> _ZU ERLEDIGEN_: Welche Zeilen der folgenden Auflistung enthalten die Zeichenfolge „where“? Finde sie alle und gib jede vollständig wieder, wobei Groß- und Kleinschreibung zu beachten ist.

Gespeicherte Einträge
****************************************
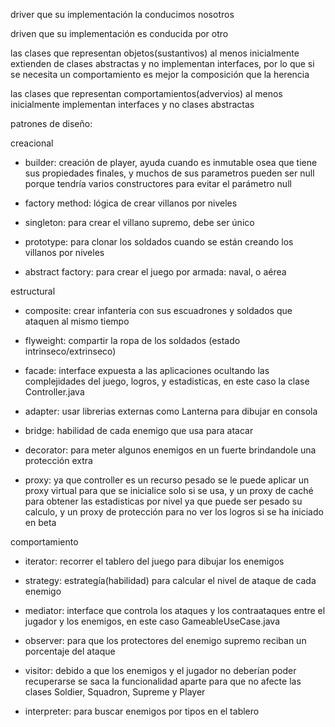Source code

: driver que su implementación la conducimos nosotros

driven que su implementación es conducida por otro

las clases que representan objetos(sustantivos) al menos inicialmente extienden de clases abstractas y no implementan interfaces, por lo que si se necesita un comportamiento es mejor la composición que la herencia

las clases que representan comportamientos(advervios) al menos inicialmente implementan interfaces y no clases abstractas

patrones de diseño:

creacional

* builder: creación de player, ayuda cuando es inmutable osea que tiene sus propiedades finales, y muchos de sus parametros pueden ser null porque tendría varios constructores para evitar el parámetro null

* factory method: lógica de crear villanos por niveles

* singleton: para crear el villano supremo, debe ser único

* prototype: para clonar los soldados cuando se están creando los villanos por niveles

* abstract factory: para crear el juego por armada: naval, o aérea


estructural

* composite: crear infanteria con sus escuadrones y soldados que ataquen al mismo tiempo

* flyweight: compartir la ropa de los soldados (estado intrinseco/extrinseco)

* facade: interface expuesta a las aplicaciones ocultando las complejidades del juego, logros, y estadisticas, en este caso la clase Controller.java

* adapter: usar librerias externas como Lanterna para dibujar en consola

* bridge: habilidad de cada enemigo que usa para atacar

* decorator: para meter algunos enemigos en un fuerte brindandole una protección extra

* proxy: ya que controller es un recurso pesado se le puede aplicar un proxy virtual para que se inicialice solo si se usa,
y un proxy de caché para obtener las estadisticas por nivel ya que puede ser pesado su calculo,
y un proxy de protección para no ver los logros si se ha iniciado en beta

comportamiento

* iterator: recorrer el tablero del juego para dibujar los enemigos

* strategy: estrategía(habilidad) para calcular el nivel de ataque de cada enemigo

* mediator: interface que controla los ataques y los contraataques entre el jugador y los enemigos, en este caso GameableUseCase.java

* observer: para que los protectores del enemigo supremo reciban un porcentaje del ataque

* visitor: debido a que los enemigos y el jugador no deberían poder recuperarse se saca la funcionalidad aparte para que no afecte las clases Soldier, Squadron, Supreme y Player

* interpreter: para buscar enemigos por tipos en el tablero
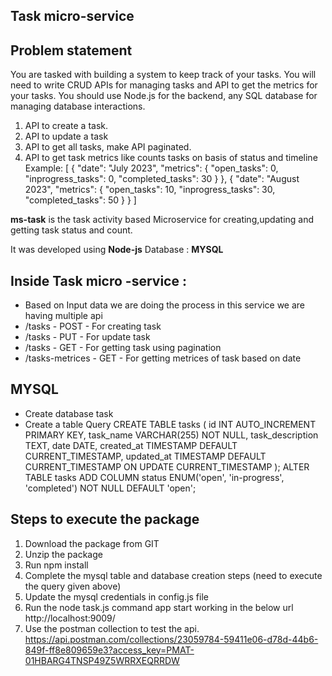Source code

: ## Task micro-service

## Problem statement

You are tasked with building a system to keep track of your tasks. You will need to write CRUD APIs for managing tasks and API to get the metrics for your tasks. You should use Node.js for the backend, any SQL database for managing database interactions.
1. API to create a task.
2. API to update a task
3. API to get all tasks, make API paginated.
4. API to get task metrics like counts tasks on basis of status and timeline Example:
    [
    {
    "date": "July 2023",
    "metrics": {
    "open_tasks": 0,
    "inprogress_tasks": 0,
    "completed_tasks": 30
    }
    },
    {
    "date": "August 2023",
    "metrics": {
    "open_tasks": 10,
    "inprogress_tasks": 30,
    "completed_tasks": 50
    }
    }
    ]

**ms-task** is the task activity based Microservice for creating,updating and getting task status and count.

It was developed using **Node-js**
Database : **MYSQL**

## Inside Task micro -service :

 * Based on Input data we are doing the process in this service we are having multiple api
 * /tasks - POST - For creating task
 * /tasks - PUT  - For update task
 * /tasks - GET - For getting task using pagination
 * /tasks-metrices  - GET  - For getting metrices of task based on date


## MYSQL

* Create database task
* Create a table Query
    CREATE TABLE tasks (
        id INT AUTO_INCREMENT PRIMARY KEY,
        task_name VARCHAR(255) NOT NULL,
        task_description TEXT,
        date DATE,
        created_at TIMESTAMP DEFAULT CURRENT_TIMESTAMP,
        updated_at TIMESTAMP DEFAULT CURRENT_TIMESTAMP ON UPDATE CURRENT_TIMESTAMP
    );
    ALTER TABLE tasks
    ADD COLUMN status ENUM('open', 'in-progress', 'completed') NOT NULL DEFAULT 'open';

## Steps to execute the package

1. Download the package from GIT 
2. Unzip the package
3. Run npm install
4. Complete the mysql table and database creation steps (need to execute the query given above)
5. Update the mysql credentials in config.js file
6. Run the node task.js command app start working in the below url http://localhost:9009/
7. Use the postman collection to test the api.
   https://api.postman.com/collections/23059784-59411e06-d78d-44b6-849f-ff8e809659e3?access_key=PMAT-01HBARG4TNSP49Z5WRRXEQRRDW


    

  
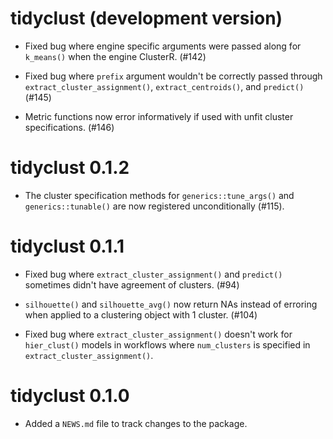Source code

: # tidyclust (development version)

* Fixed bug where engine specific arguments were passed along for `k_means()` when the engine ClusterR. (#142)

* Fixed bug where `prefix` argument wouldn't be correctly passed through `extract_cluster_assignment()`, `extract_centroids()`, and `predict()` (#145)

* Metric functions now error informatively if used with unfit cluster specifications. (#146)

# tidyclust 0.1.2

* The cluster specification methods for `generics::tune_args()` and `generics::tunable()` are now registered unconditionally (#115).

# tidyclust 0.1.1

* Fixed bug where `extract_cluster_assignment()` and `predict()` sometimes didn't have agreement of clusters. (#94)

* `silhouette()` and `silhouette_avg()` now return NAs instead of erroring when applied to a clustering object with 1 cluster. (#104)

* Fixed bug where `extract_cluster_assignment()` doesn't work for `hier_clust()` models in workflows where `num_clusters` is specified in `extract_cluster_assignment()`.

# tidyclust 0.1.0

* Added a `NEWS.md` file to track changes to the package.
****************************************
> _SCHRIFTLICHE ANTWORT_:
* Fixed bug where engine specific arguments were passed along for `k_means()` when the engine ClusterR. (#142)
* Fixed bug where `prefix` argument wouldn't be correctly passed through `extract_cluster_assignment()`, `extract_centroids()`, and `predict()` (#145)
* Fixed bug where `extract_cluster_assignment()` and `predict()` sometimes didn't have agreement of clusters. (#94)
* Fixed bug where `extract_cluster_assignment()` doesn't work for `hier_clust()` models in workflows where `num_clusters` is specified in `extract_cluster_assignment()`.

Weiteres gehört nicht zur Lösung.